[Opening Record extracts section]

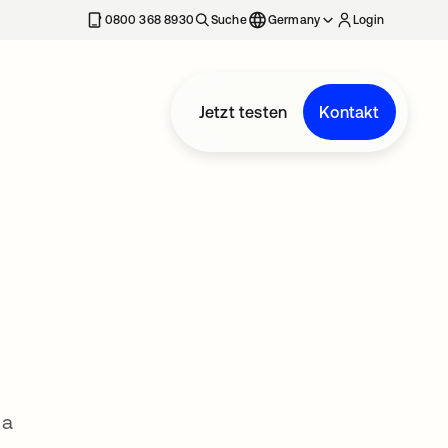
erkarte geöffnet
0800 368 8930
Suche
Germany
Login
Jetzt testen
Kontakt
 a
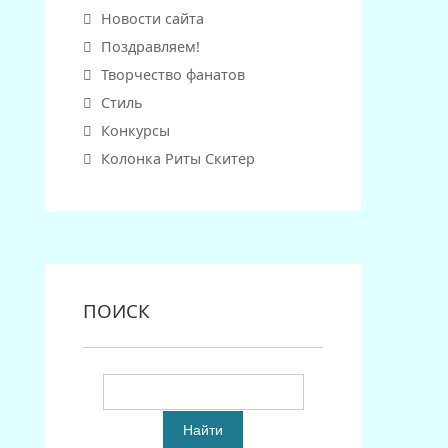
Новости сайта
Поздравляем!
Творчество фанатов
Стиль
Конкурсы
Колонка Риты Скитер
ПОИСК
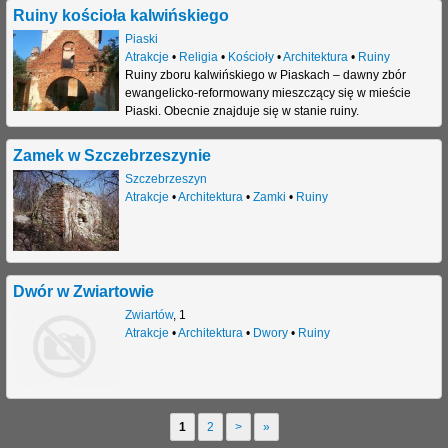
Ruiny kościoła kalwińskiego
Piaski
Atrakcje
•
Religia
•
Kościoły
•
Architektura
•
Ruiny
Ruiny zboru kalwińskiego w Piaskach – dawny zbór
ewangelicko-reformowany mieszczący się w mieście
Piaski. Obecnie znajduje się w stanie ruiny.
Zamek w Szczebrzeszynie
Szczebrzeszyn
Atrakcje
•
Architektura
•
Zamki
•
Ruiny
Dwór w Zwiartowie
Zwiartów
,
1
Atrakcje
•
Architektura
•
Dwory
•
Ruiny
1
2
>
»
S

[Closing Record extracts section]

◆ Assignment
Extract, without alteration, every line from the one containing "Ruiny kościoła kalwińskiego" through the final line of the records, both inclusive.

◆ Result for this task
Ruiny kościoła kalwińskiego
Piaski
Atrakcje
•
Religia
•
Kościoły
•
Architektura
•
Ruiny
Ruiny zboru kalwińskiego w Piaskach – dawny zbór
ewangelicko-reformowany mieszczący się w mieście
Piaski. Obecnie znajduje się w stanie ruiny.
Zamek w Szczebrzeszynie
Szczebrzeszyn
Atrakcje
•
Architektura
•
Zamki
•
Ruiny
Dwór w Zwiartowie
Zwiartów
,
1
Atrakcje
•
Architektura
•
Dwory
•
Ruiny
1
2
>
»
S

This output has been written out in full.